Online Academic Integrity

In order to maintain a culture of academic integrity, members of the University of Waterloo community are expected to promote honesty, trust, fairness, respect and responsibility. [Check www.uwaterloo.ca/academicintegrity/ for more information.]

All students are expected to work individually, or in pairs as described for assignments, and submit their own original work. Under Policy 71, the instructor may have follow-up conversations with individual students to ensure that the work submitted was completed on their own. Any follow up will be conducted remotely (e.g., MS Teams, Skype, phone), as the University of Waterloo has suspended all in-person meetings until further notice.

Grievance:

A student who believes that a decision affecting some aspect of his/her university life has been unfair or unreasonable may have grounds for initiating a grievance. Read Policy 70, Student Petitions and Grievances, Section 4, http://www.adm.uwaterloo.ca/infosec/Policies/policy70.htm. When in doubt please be certain to contact the department’s administrative assistant who will provide further assistance.

Discipline:

A student is expected to know what constitutes academic integrity to avoid committing academic offenses and to take responsibility for his/her actions. A student who is unsure whether an action constitutes an offense, or who needs help in learning how to avoid offenses (e.g., plagiarism, cheating) or about “rules” for group work/collaboration should seek guidance from the course professor, academic advisor, or the undergraduate associate dean. For information on categories of offenses and types of penalties, students should refer to Policy 71, Student Discipline, http://www.adm.uwaterloo.ca/infosec/Policies/policy71.htm. For typical penalties check Guidelines for the Assessment of Penalties, http://www.adm.uwaterloo.ca/infosec/guidelines/penaltyguidelines.htm.
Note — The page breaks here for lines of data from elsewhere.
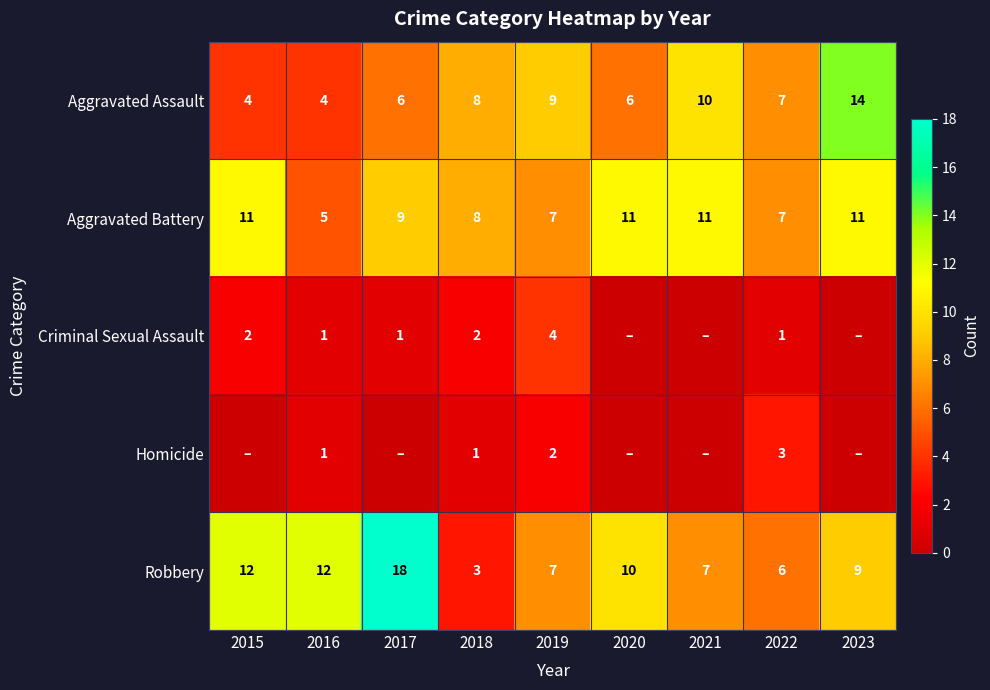

At which category is the sum across all series the highest?

2017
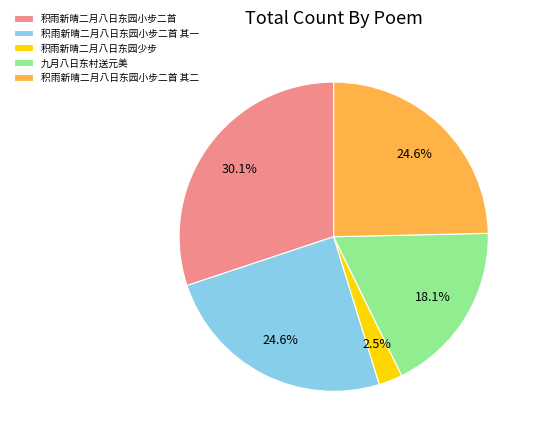

To the nearest percent, what portion does 积雨新晴二月八日东园小步二首 其一 represent?

25%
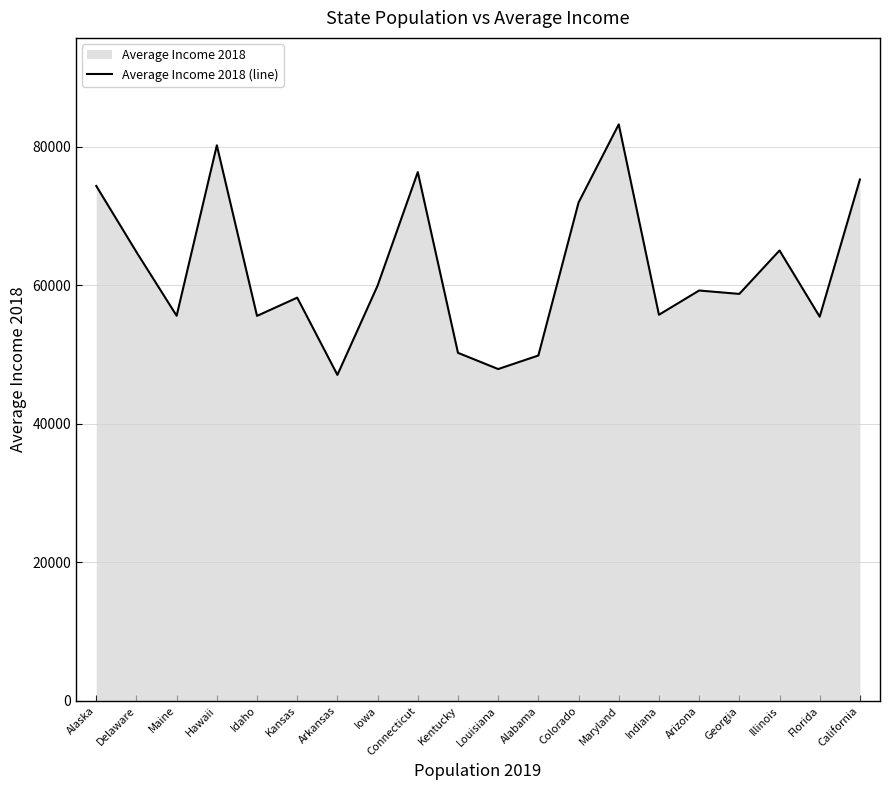

What is the difference between the second highest and minimum values?

33150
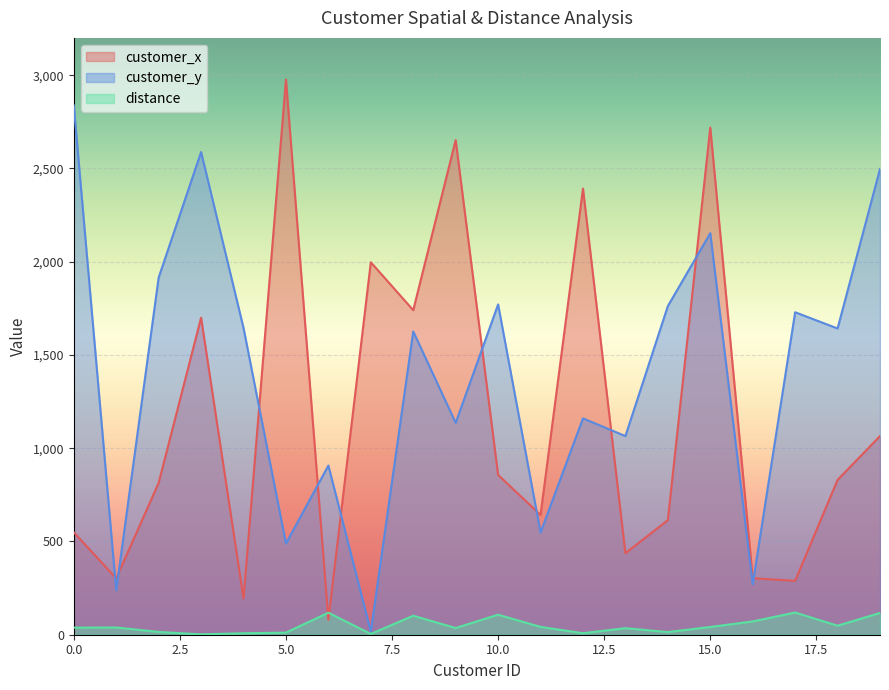

How many interior local peaks does the distance series have?

6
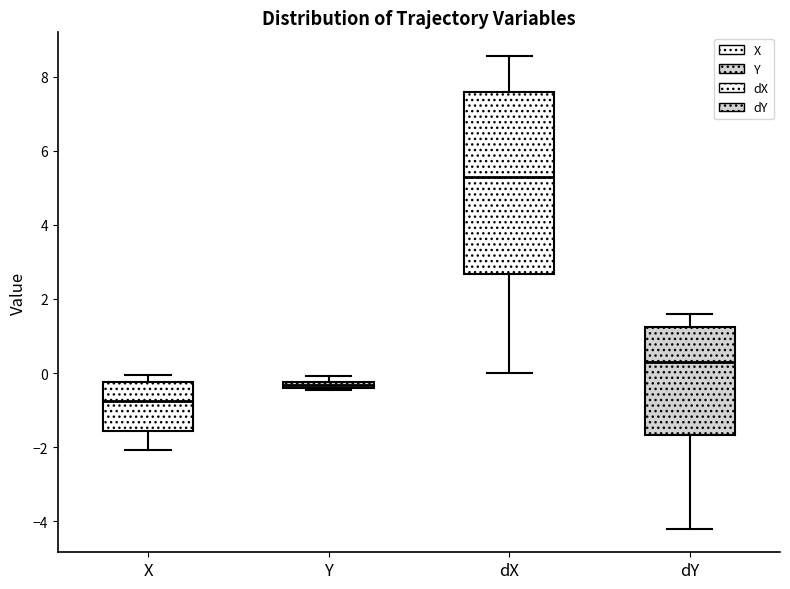

Comparing the boxes themselves (not the whiskers), which one is the tallest?

dX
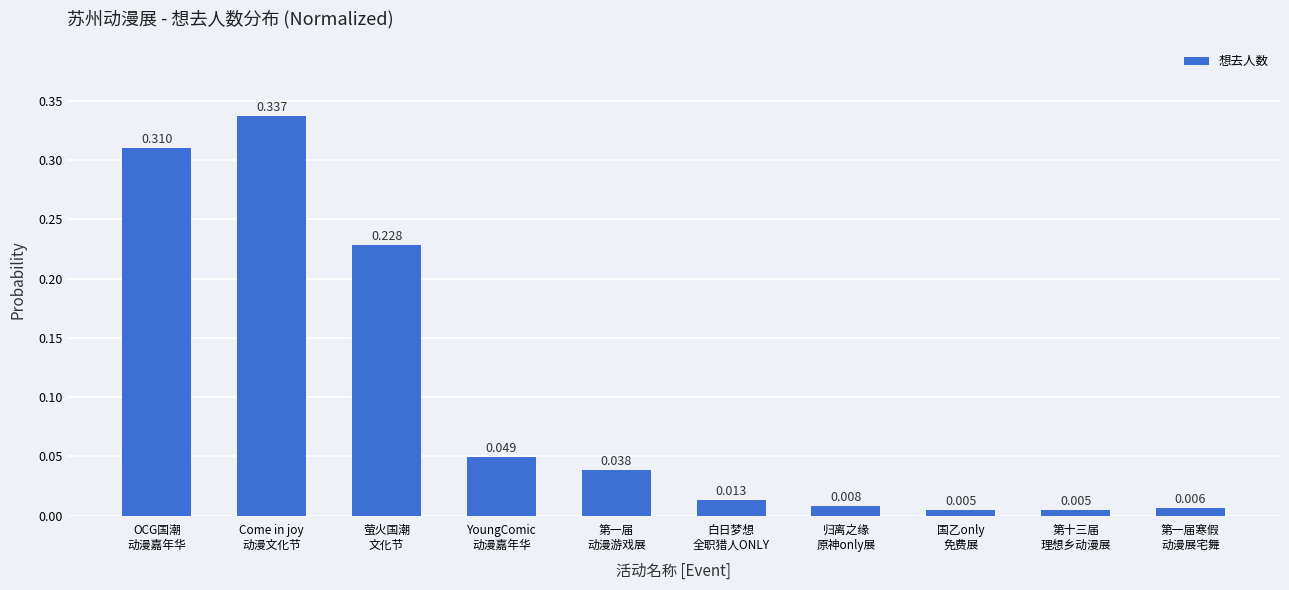

Rank the categories by value from highest to lowest.

Come in joy
动漫文化节, OCG国潮
动漫嘉年华, 萤火国潮
文化节, YoungComic
动漫嘉年华, 第一届
动漫游戏展, 白日梦想
全职猎人ONLY, 归离之缘
原神only展, 第一届寒假
动漫展宅舞, 国乙only
免费展, 第十三届
理想乡动漫展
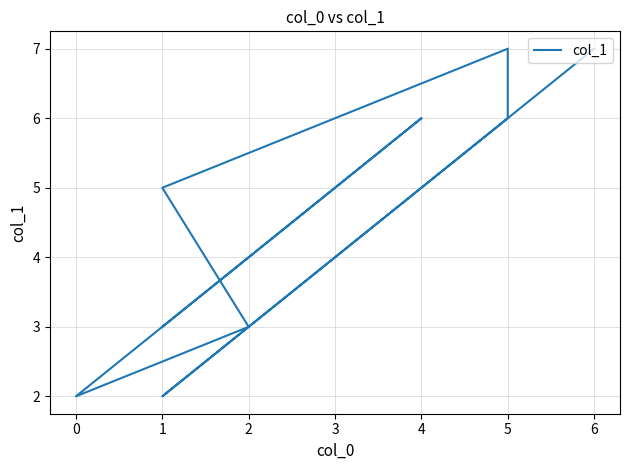

What is the maximum value shown in the chart?

7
Plagiarism-detection software may be used on any submitted work.

Appeals:

A decision made or penalty imposed under Policy 70, Student Petitions and Grievances (other than a petition) or Policy 71, Student Discipline may be appealed if there is a ground. A student who believes he/she has a ground for an appeal should refer to Policy 72, Student Appeals, http://www.adm.uwaterloo.ca/infosec/Policies/policy72.htm.

Note for students with disabilities:

The Office for Persons with Disabilities (OPD), located in Needles Hall, Room 1132, collaborates with all academic departments to arrange appropriate accommodations for students with disabilities without compromising the academic integrity of the curriculum. If you require academic accommodations to lessen the impact of your disability, please register with the OPD at the beginning of each academic term.